* _SUPPLIED PASSAGE_:
--------------------

Highway in Nassau County, New York

The Meadowbrook State Parkway (also known as the Meadowbrook, the Meadowbrook Parkway, Meadowbrook Causeway, or the MSP) is a 12.52 mi controlled-access parkway in Nassau County, New York, in the United States. Its southern terminus is at a full cloverleaf interchange with the Bay and Ocean parkways in Jones Beach State Park. The parkway heads north, crossing South Oyster Bay and intersecting Loop Parkway before crossing onto the mainland and connecting to the Southern State Parkway in North Merrick. It continues north to the hamlet of Carle Place, where the Meadowbrook Parkway ends at exit 31A of the Northern State Parkway. The Meadowbrook Parkway is designated New York State Route 908E (NY 908E), an unsigned reference route. Most of the road is limited to non-commercial traffic, like most parkways in the state of New York; however, the portion south of Merrick Road is open to commercial traffic.

The Meadowbrook State Parkway was first envisioned in 1924 as part of the Long Island State Park Commission (LISPC) and Robert Moses's system to connect several parks in Nassau and Suffolk counties. One park included in the proposal was Jones Beach State Park, which opened along with the Ocean Parkway in 1929. Construction of the Meadowbrook and Loop causeways began in July 1933, and was slated for completion in January 1935. The Reconstruction Finance Corporation loaned $5,050,000 toward the project, which was completed in October 1934. Nassau County acquired the right-of-way for an extension to the Northern State Parkway in 1936, and the highway was originally intended to be finished for the 1939 World's Fair in Flushing Meadows, Queens. The start of construction was ultimately delayed until December 1953, and the $10 million (1953 USD) highway was completed in October 1956.

--------------------

* _GIVEN DATA_:
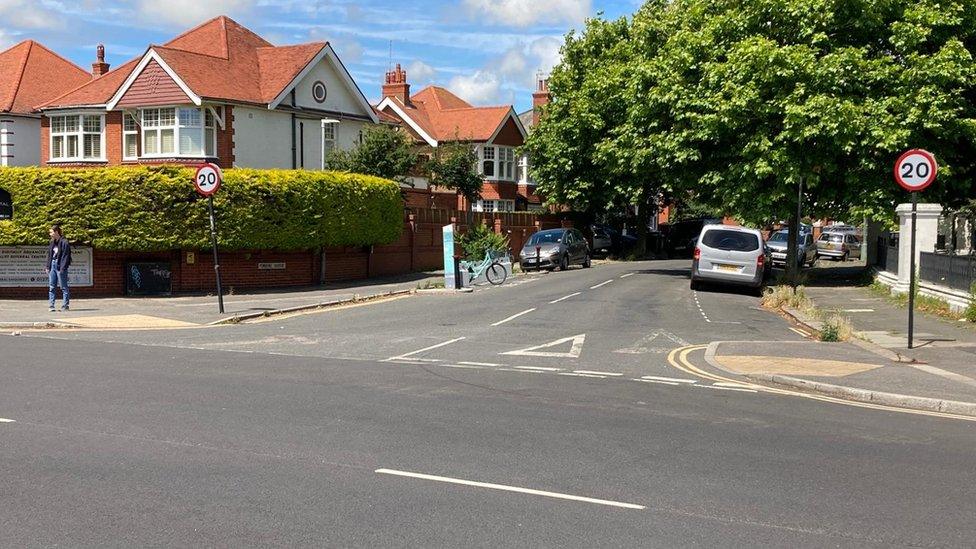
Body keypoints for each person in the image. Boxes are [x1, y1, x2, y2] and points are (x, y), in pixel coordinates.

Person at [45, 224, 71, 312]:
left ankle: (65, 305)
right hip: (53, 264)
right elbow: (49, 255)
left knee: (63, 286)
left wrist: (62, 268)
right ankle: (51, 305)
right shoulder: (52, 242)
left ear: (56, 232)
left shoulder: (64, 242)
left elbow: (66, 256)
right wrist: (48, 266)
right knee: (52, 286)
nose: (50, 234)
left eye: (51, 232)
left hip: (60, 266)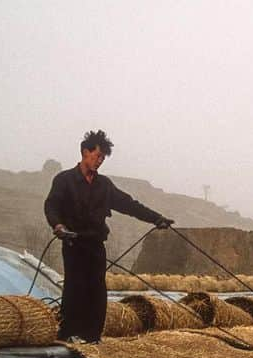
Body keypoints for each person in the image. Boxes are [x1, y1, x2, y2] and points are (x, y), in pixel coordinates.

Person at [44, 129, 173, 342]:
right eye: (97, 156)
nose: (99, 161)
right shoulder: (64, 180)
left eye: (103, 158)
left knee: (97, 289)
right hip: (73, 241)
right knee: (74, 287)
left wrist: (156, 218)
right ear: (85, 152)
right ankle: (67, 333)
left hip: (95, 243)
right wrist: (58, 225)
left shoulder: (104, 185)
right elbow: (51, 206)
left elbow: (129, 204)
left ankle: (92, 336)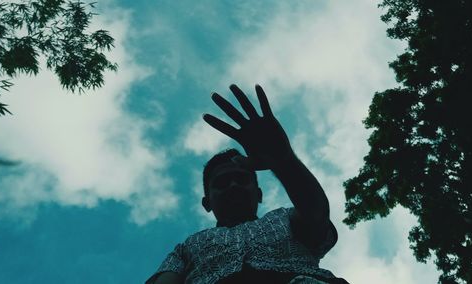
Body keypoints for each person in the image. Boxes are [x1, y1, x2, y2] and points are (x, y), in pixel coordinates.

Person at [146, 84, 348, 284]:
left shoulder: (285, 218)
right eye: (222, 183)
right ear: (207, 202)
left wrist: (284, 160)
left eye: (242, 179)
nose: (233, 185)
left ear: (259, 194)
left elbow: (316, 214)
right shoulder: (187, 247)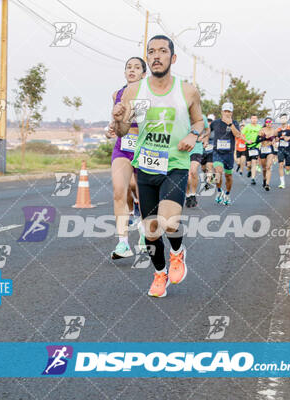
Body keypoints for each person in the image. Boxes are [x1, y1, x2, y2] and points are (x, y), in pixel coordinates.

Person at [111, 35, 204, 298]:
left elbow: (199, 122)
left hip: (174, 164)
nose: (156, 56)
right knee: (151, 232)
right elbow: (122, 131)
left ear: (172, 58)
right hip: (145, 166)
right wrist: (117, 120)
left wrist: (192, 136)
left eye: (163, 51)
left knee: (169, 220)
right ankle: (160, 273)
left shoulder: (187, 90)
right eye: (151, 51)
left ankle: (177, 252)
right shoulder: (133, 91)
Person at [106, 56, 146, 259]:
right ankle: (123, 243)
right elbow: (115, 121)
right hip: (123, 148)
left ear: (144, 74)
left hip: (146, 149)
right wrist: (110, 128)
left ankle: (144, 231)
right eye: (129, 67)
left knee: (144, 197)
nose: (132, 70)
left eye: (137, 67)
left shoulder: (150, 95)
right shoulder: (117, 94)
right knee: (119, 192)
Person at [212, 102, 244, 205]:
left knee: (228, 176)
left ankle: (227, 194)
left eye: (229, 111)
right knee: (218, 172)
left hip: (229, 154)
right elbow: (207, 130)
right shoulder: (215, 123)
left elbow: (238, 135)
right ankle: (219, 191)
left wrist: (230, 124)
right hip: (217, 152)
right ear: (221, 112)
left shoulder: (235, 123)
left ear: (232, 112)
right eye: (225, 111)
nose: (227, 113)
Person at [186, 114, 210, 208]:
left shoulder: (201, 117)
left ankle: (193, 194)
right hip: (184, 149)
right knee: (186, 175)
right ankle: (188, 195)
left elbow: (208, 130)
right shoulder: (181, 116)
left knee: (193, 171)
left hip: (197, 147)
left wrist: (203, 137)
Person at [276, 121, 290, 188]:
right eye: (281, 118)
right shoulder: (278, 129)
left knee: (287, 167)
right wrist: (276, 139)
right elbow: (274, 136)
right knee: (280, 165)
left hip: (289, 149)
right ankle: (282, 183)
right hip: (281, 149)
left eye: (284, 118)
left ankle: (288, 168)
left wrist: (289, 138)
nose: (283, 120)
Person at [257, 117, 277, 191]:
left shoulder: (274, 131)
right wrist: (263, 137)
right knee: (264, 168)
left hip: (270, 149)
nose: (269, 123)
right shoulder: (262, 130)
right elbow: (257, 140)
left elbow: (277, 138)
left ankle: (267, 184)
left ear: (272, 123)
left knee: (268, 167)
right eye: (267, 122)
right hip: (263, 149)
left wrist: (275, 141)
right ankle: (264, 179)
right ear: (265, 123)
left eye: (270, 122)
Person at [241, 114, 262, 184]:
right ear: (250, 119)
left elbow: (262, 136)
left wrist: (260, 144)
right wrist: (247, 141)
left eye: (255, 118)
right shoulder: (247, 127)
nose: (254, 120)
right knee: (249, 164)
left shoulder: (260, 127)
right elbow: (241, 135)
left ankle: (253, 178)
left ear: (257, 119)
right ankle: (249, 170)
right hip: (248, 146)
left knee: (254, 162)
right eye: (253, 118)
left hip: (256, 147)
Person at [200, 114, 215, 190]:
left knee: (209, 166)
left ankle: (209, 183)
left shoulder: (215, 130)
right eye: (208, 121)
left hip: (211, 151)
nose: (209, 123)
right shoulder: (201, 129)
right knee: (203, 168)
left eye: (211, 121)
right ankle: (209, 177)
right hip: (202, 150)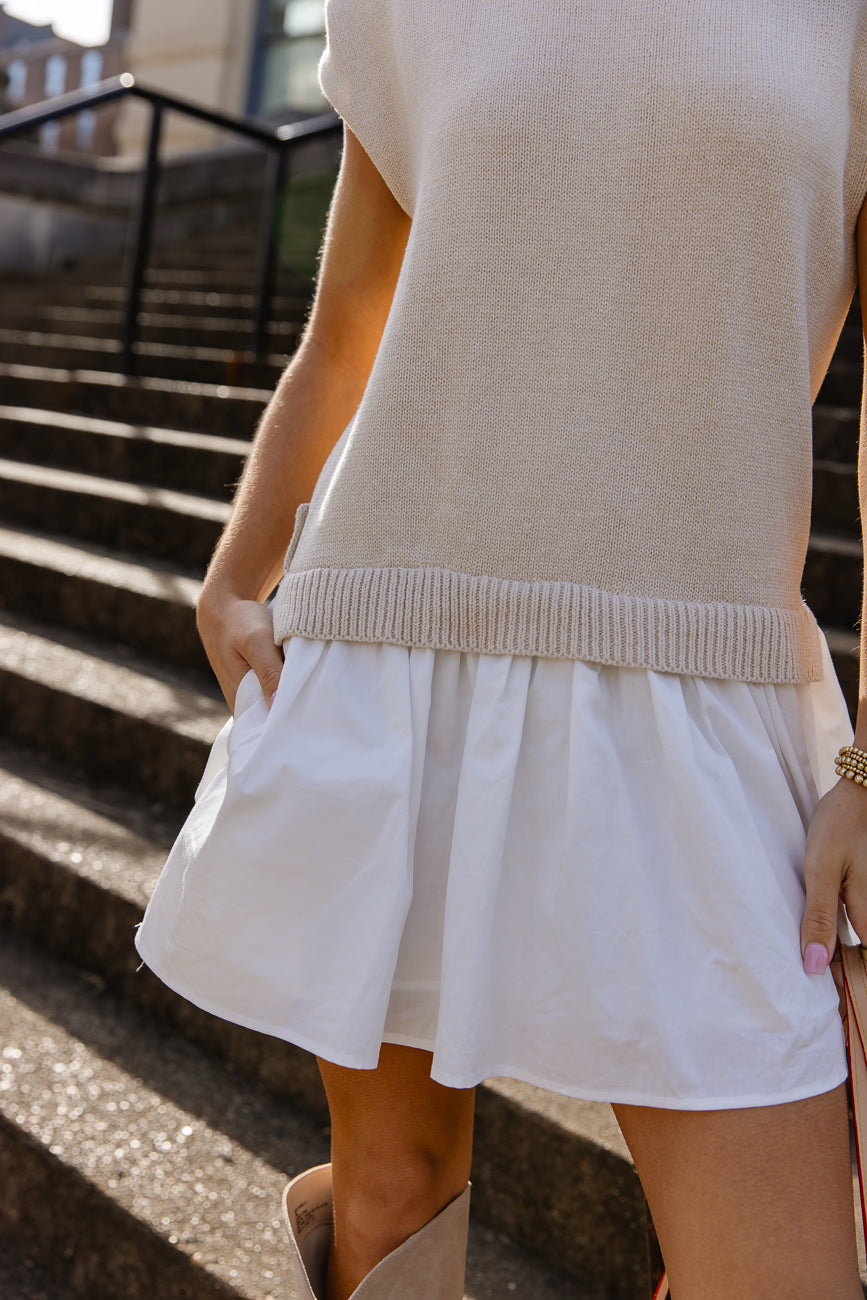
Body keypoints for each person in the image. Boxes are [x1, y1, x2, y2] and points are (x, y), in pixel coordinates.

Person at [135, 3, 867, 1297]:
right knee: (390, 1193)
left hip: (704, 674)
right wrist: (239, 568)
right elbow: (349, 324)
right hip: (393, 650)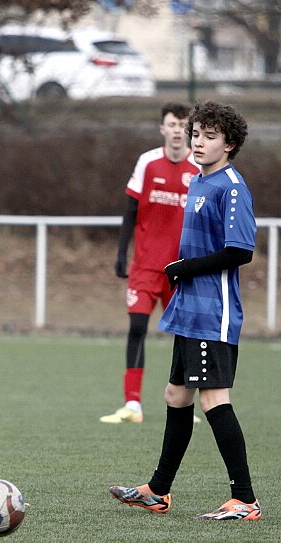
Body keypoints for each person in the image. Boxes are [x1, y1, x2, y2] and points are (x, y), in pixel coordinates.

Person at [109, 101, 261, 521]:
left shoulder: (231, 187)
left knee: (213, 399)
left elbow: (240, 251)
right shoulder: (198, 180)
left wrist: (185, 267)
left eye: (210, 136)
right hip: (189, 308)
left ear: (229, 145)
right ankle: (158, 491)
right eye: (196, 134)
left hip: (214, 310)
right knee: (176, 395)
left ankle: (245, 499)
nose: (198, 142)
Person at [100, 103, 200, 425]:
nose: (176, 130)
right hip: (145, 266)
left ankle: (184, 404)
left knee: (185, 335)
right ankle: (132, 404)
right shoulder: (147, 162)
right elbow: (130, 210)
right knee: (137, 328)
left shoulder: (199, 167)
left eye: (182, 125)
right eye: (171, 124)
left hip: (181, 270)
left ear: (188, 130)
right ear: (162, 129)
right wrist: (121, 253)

--------------------

* _ACTION ITEM_: Reproduce the part of the parkway passage that begins at the words "The Meadowbrook State Parkway was" and stops after "in October 1956.". The records aren't required for this.

* _WORKED SOLUTION_:
The Meadowbrook State Parkway was first envisioned in 1924 as part of the Long Island State Park Commission (LISPC) and Robert Moses's system to connect several parks in Nassau and Suffolk counties. One park included in the proposal was Jones Beach State Park, which opened along with the Ocean Parkway in 1929. Construction of the Meadowbrook and Loop causeways began in July 1933, and was slated for completion in January 1935. The Reconstruction Finance Corporation loaned $5,050,000 toward the project, which was completed in October 1934. Nassau County acquired the right-of-way for an extension to the Northern State Parkway in 1936, and the highway was originally intended to be finished for the 1939 World's Fair in Flushing Meadows, Queens. The start of construction was ultimately delayed until December 1953, and the $10 million (1953 USD) highway was completed in October 1956.